PD-L1/PD-1 interactions restrict the immune response. While blockage of this interaction is best known for its role in the immune response to cancer, PD-L1/PD-1 interactions also affect the immune response to viral infections. Indeed, several herpes viruses, such as Kaposi’s Sarcoma-associated herpesvirus (KSHV) and Epstein-Barr Virus (EBV), have been found to upregulate this interaction, which allows the viruses to invade the immune response.
Romeo et al. of the Sapienza University of Rome evaluated the effect of HHV-6B infection of primary monocytes on PD-L1/PD-1 interactions, production of reactive oxygen species (ROS) and various cytokines.
Infection of primary monocytes by HHV-6B (but not mock infection) upregulated the production of both the cell-associated and soluble forms of PD-L1, in a dose and time-dependent fashion. Phosphonoacetic acid was able to reduce this effect, indicating that viral replication was necessary for PD-L1 upregulation (Figure 1).

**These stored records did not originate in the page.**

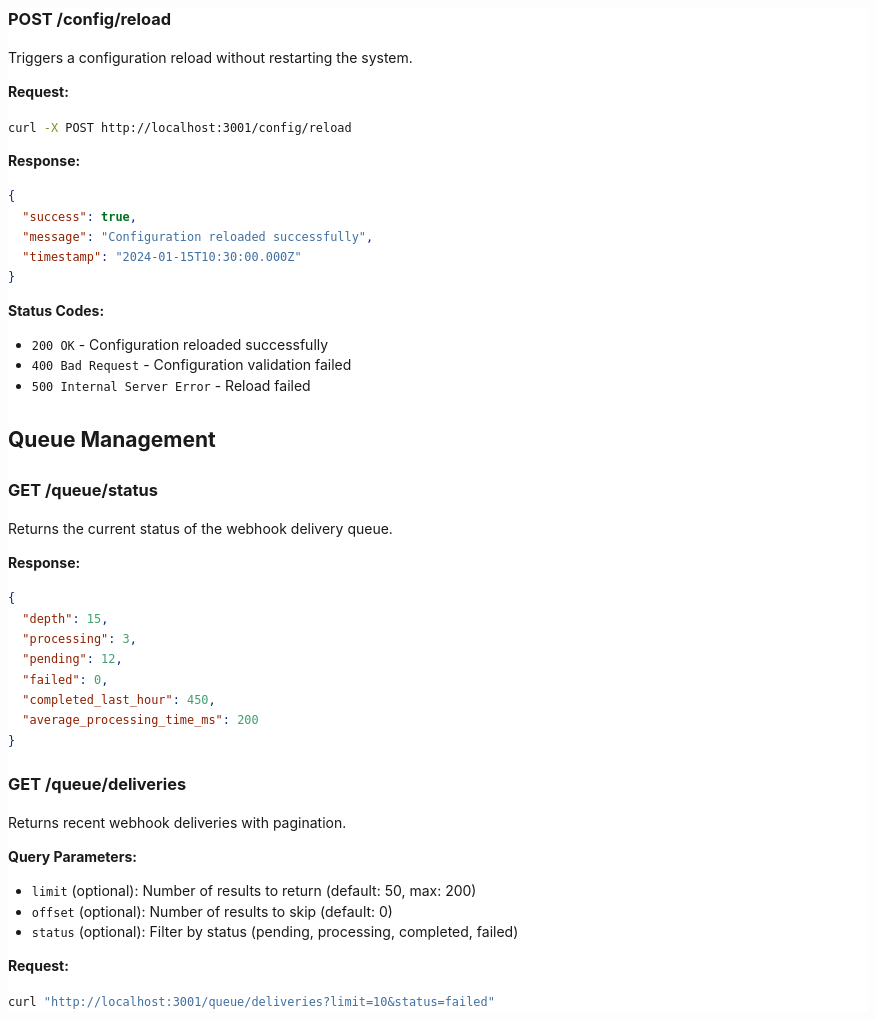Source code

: ### POST /config/reload

Triggers a configuration reload without restarting the system.

**Request:**
```bash
curl -X POST http://localhost:3001/config/reload
```

**Response:**
```json
{
  "success": true,
  "message": "Configuration reloaded successfully",
  "timestamp": "2024-01-15T10:30:00.000Z"
}
```

**Status Codes:**
- `200 OK` - Configuration reloaded successfully
- `400 Bad Request` - Configuration validation failed
- `500 Internal Server Error` - Reload failed

## Queue Management

### GET /queue/status

Returns the current status of the webhook delivery queue.

**Response:**

```json
{
  "depth": 15,
  "processing": 3,
  "pending": 12,
  "failed": 0,
  "completed_last_hour": 450,
  "average_processing_time_ms": 200
}
```

### GET /queue/deliveries

Returns recent webhook deliveries with pagination.

**Query Parameters:**
- `limit` (optional): Number of results to return (default: 50, max: 200)
- `offset` (optional): Number of results to skip (default: 0)
- `status` (optional): Filter by status (pending, processing, completed, failed)

**Request:**
```bash
curl "http://localhost:3001/queue/deliveries?limit=10&status=failed"
```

HHV-6B infection of primary monocytes also was followed by an increase of intracellular ROS activation of the STAT1 and STAT3 pathways, increased release of pro-inflammatory cytokines, and reduced survival of the infected monocytes. Experiments suggested that crosstalk between ROS and STATs is important in the upregulation of PD.
This is the first study to demonstrate PD-L1 upregulation by HHV-6B, demonstrating another mechanism by which HHV-6B might be able to induce immune suppression.